In this study, a chair-type system that can measure blood pressure in a nonintrusive manner using PVDF films and two BCG sensors was developed. While chair-type blood pressure monitoring systems have been developed in the past [14,15], most of them had low utility because they require users to be conscious during measurement. However, the system developed in this study can measure blood pressure even if the user simply sits on a chair via BCG sensors installed on the back and seat plates, thus improving convenience. BCG signals have a limitation toward increasing the accuracy of blood pressure estimation because they are mixed with various noises, and hence cannot accurately detect peak positions and often fail to capture the PTT. However, the system proposed in this study could accurately estimate blood pressure (as shown in Table 1) even if it did not capture the location of the peak because it uses IPD, which is highly correlated with blood pressure as shown in Figure 4. The system developed in this study also has certain limitations. The number of test subjects is smaller than the number of subjects (a minimum of 85) recommended for evaluating blood pressure monitors by the AAMI, and the accuracy for detection of hypertension and hypotension is sometimes low. This may likely be due to the small sample size, which leads to the belief that the performance can be improved if more data are collected.

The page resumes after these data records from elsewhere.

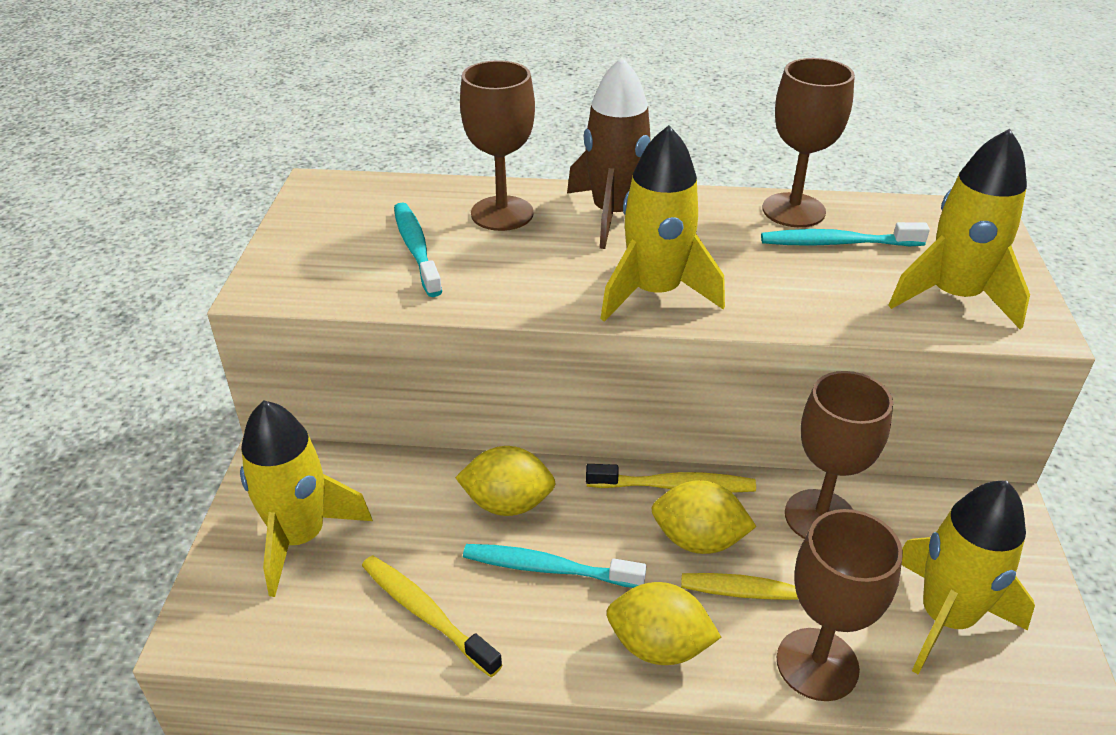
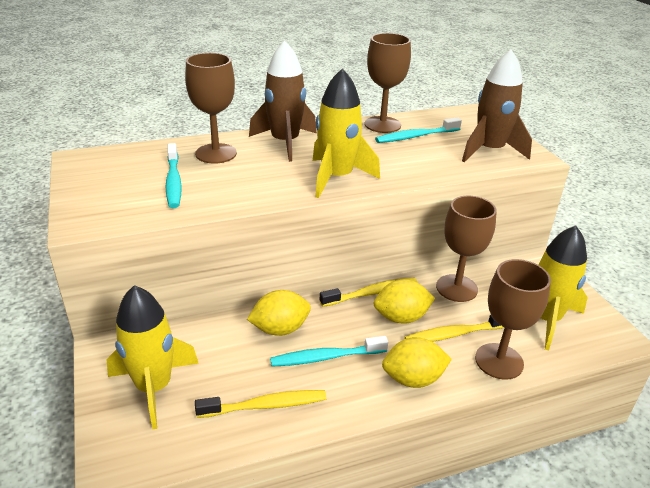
camera: 25 degrees left, 5 degrees down
yellow toothbrush [362,555,502,677] -> yellow toothbrush turned 150 degrees clockwise [195,390,326,418]
turquoise toothbrush [394,202,442,297] -> turquoise toothbrush turned 150 degrees counterclockwise [166,143,182,208]
yellow rocket [888,129,1030,330] -> brown rocket [462,50,532,162]

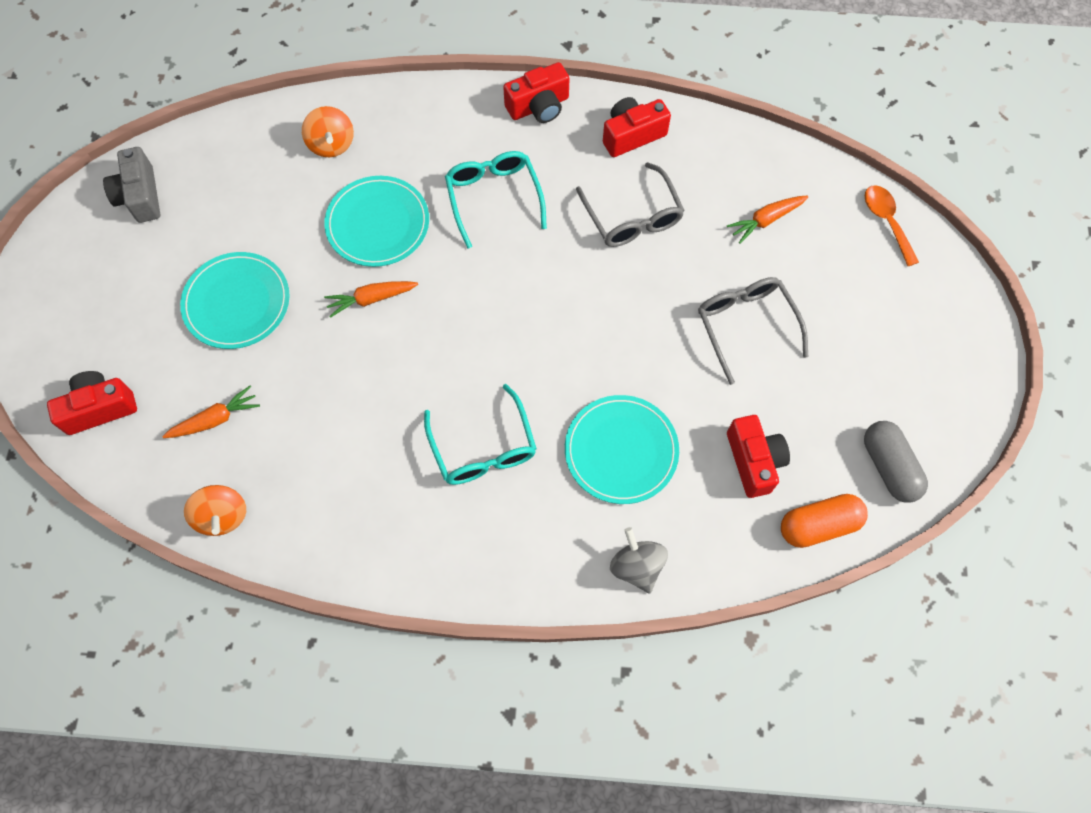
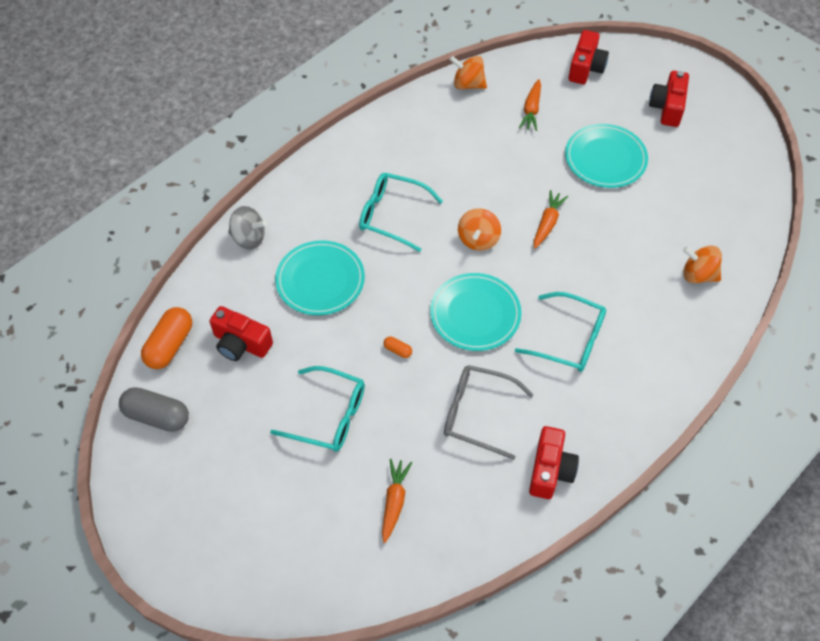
camera: 130 degrees right, 10 degrees down
grey camera [103,147,160,223] -> none
turquoise plate [324,176,429,267] -> turquoise plate moved to [430,273,522,351]
red camera [503,62,570,123] -> red camera moved to [649,71,689,127]
grey glasses [698,277,808,385] -> turquoise glasses [270,366,365,452]
orange spoon [865,185,919,266] -> none
none -> orange capsule [384,336,412,358]
none -> orange spinning top [458,208,501,251]

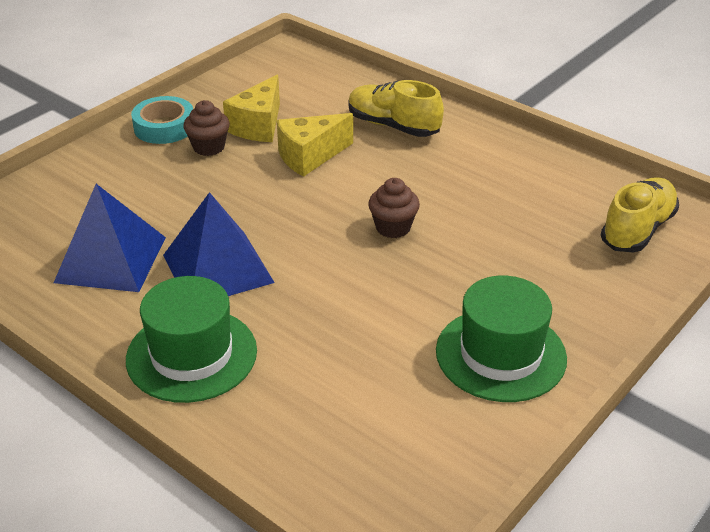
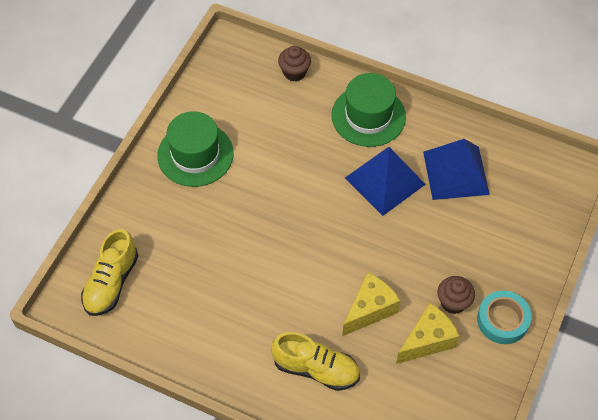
camera: 165 degrees right, 20 degrees up
yellow cheese [223,75,280,142] -> yellow cheese turned 45 degrees clockwise [396,303,460,364]
brown cupcake [368,178,420,238] -> brown cupcake moved to [278,46,311,81]

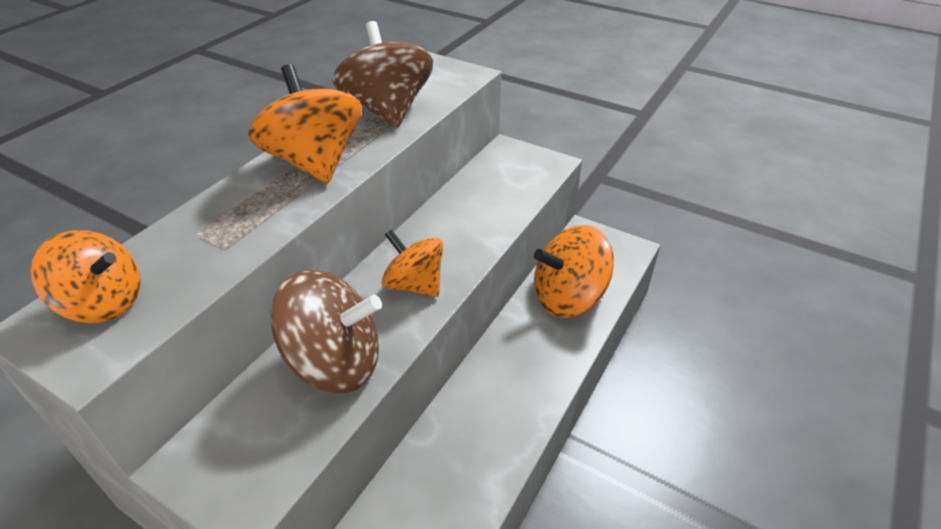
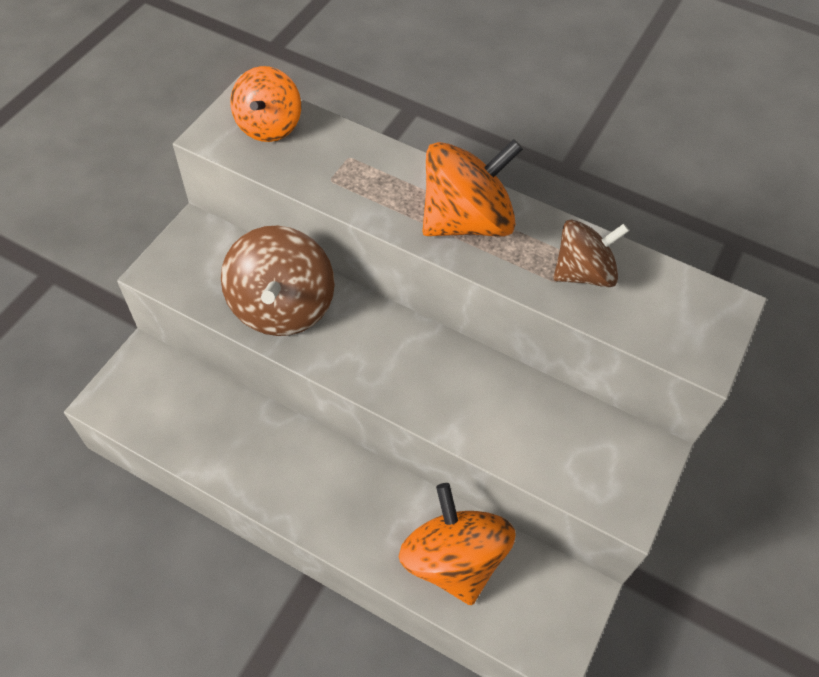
camera: 85 degrees right, 15 degrees up
brown spinning top [333,21,433,128] -> brown spinning top [553,220,629,287], size x0.66
orange spinning top [382,229,443,297] -> none

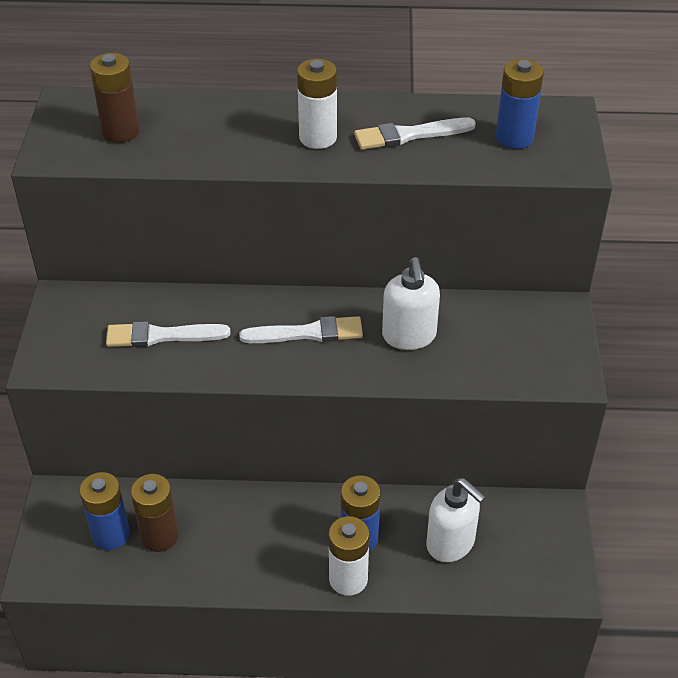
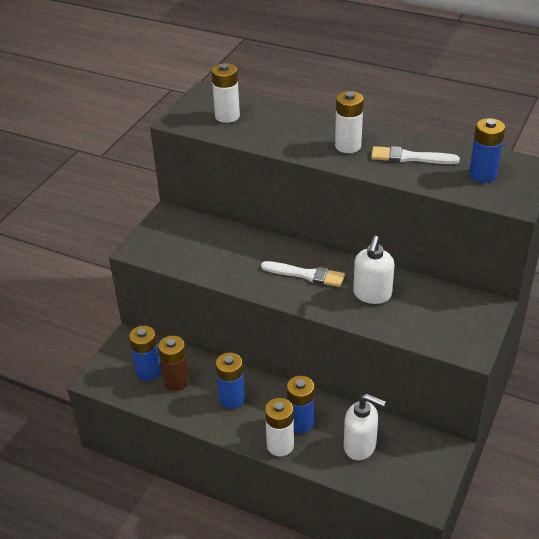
camera: 25 degrees right, 5 degrees down
brown battery [90,53,140,143] -> white battery [211,63,240,123]
white brush [106,321,230,347] -> none
white soap dispenser [426,478,486,562] -> white soap dispenser turned 45 degrees counterclockwise [344,394,386,460]
none -> blue battery [216,353,245,409]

The experimental results of this study showed the possibility of a nonintrusive/unrestricted blood pressure estimation system, which utilizes IPD. This system can continuously monitor blood pressure in a nonintrusive manner while the user is simply sitting on a chair. Since this study only estimated blood pressure in a state of rest, further research is needed in the future to determine whether the proposed system can accurately measure blood pressure for varying situations, such as a blood pressure that has returned to a normal level after having been increased during exercise. It should also be verified for applicability to use for both home and hospital living.